Seine Meinung tat Mirek Topolánek im Übrigen unmittelbar kund. Bei der Pressekonferenz, bei der er seinen Besuch beim Olympia-Team seines Landes ankündigte, trug er am Revers seines Anzuges einen Stecker mit der tibetischen Flagge. Fragt man tschechische Bürger auf den Straßen Prags, zeigen sie für ihren Regierungschef im Besonderen und für den Olympia-Boykott ihrer politischen Vertreter im Allgemeinen jedoch nur bedingt Verständnis: Verhandlungen und Übereinkünfte seien immer besser als Konfrontation.

"Einander zu provozieren wie es Premier Topolánek gemacht hat, ist überflüssig. Das können die Politiker irgendwann anders machen und auf anderer Ebene. Den Leuten, die sich auf die Olympischen Spiele sehr freuen, sollten sie nicht die Laune verderben", meint ein Passant. "Der Boykott ist zwar nicht ganz schlecht, aber doch eher symbolisch. Die wirkliche Politik unterscheidet sich davon grundsätzlich", so eine Frau in der Prager Innenstadt. "Sie sollten hinfahren, da sind auch die Politiker aus den meisten anderen Ländern."

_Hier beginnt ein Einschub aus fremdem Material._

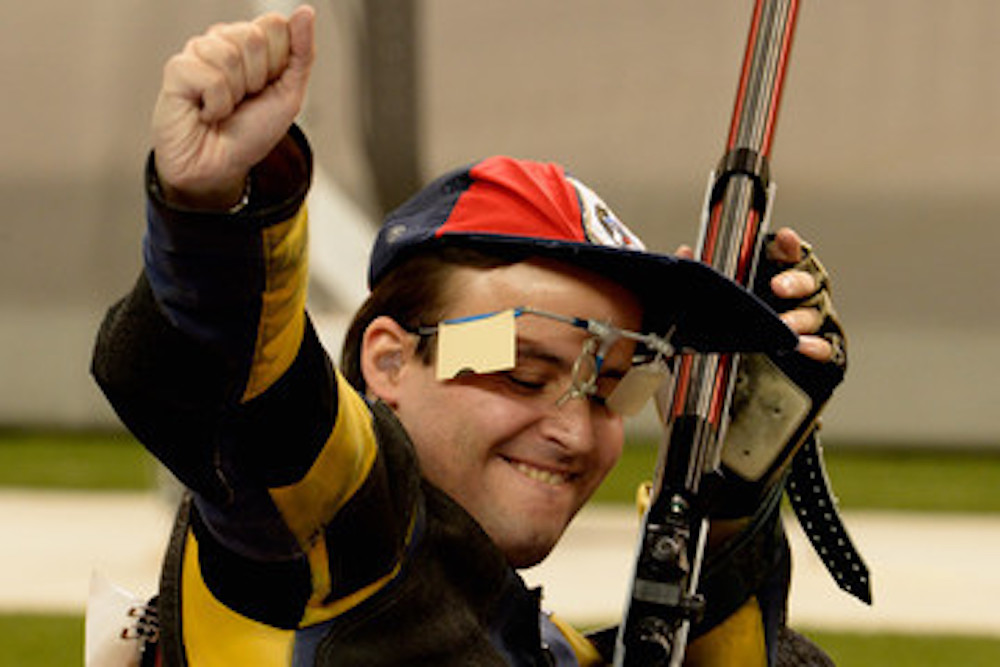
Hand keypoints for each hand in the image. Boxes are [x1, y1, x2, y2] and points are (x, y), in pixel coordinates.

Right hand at [151, 5, 315, 208]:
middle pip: (253, 36)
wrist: (220, 167)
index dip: (278, 64)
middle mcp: (222, 42)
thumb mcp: (289, 95)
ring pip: (231, 56)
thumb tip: (306, 12)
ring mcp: (198, 53)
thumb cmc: (249, 133)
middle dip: (257, 79)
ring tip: (222, 108)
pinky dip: (216, 104)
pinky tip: (205, 112)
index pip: (275, 25)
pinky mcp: (177, 69)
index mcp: (250, 44)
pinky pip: (210, 76)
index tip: (265, 89)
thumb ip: (301, 54)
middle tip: (242, 101)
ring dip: (235, 94)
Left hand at [674, 227, 844, 365]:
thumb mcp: (723, 299)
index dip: (789, 246)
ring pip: (813, 313)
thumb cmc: (743, 322)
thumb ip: (707, 277)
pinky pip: (824, 346)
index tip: (784, 237)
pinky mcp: (817, 348)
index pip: (788, 255)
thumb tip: (684, 253)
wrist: (755, 370)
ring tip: (784, 325)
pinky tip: (802, 347)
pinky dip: (815, 346)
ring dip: (799, 319)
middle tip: (777, 288)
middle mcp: (799, 296)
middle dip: (793, 281)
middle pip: (806, 281)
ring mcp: (810, 321)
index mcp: (778, 277)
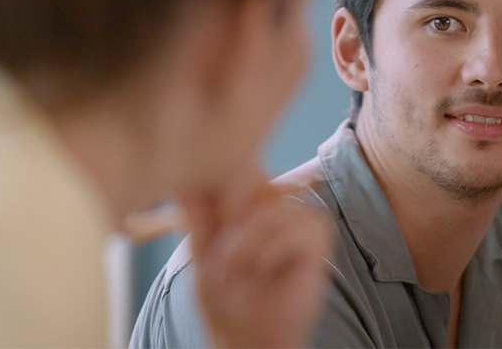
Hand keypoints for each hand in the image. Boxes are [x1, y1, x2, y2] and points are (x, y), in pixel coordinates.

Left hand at [179, 170, 332, 348]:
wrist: (246, 340)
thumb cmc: (227, 300)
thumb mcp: (203, 255)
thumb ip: (198, 218)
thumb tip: (184, 182)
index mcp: (253, 207)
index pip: (246, 169)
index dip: (225, 180)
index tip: (209, 210)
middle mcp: (280, 210)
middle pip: (261, 179)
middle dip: (232, 208)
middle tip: (221, 242)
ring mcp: (301, 226)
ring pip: (274, 208)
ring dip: (246, 241)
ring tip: (233, 268)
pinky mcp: (317, 248)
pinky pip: (297, 231)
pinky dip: (271, 251)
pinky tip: (260, 271)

China bleibt unbeeindruckt – und kritisiert dennoch

Und was ist vom tschechischen Olympia-Boykott bis China vorgedrungen? Zu den vielfältigen Ankündigungen gab es keine Reaktionen. Doch die Sache mit dem Stecker, die wurde in China genau registriert. Die chinesische Botschafterin in Prag protestierte bei Außenminister Schwarzenberg und der tschechische Botschafter in Peking wurde ins dortige Außenressort zitiert. Er musste versichern, dass Prag seine China-Politik nicht zu ändern gedenke und die territoriale Integrität des asiatischen Landes weiterhin anerkenne.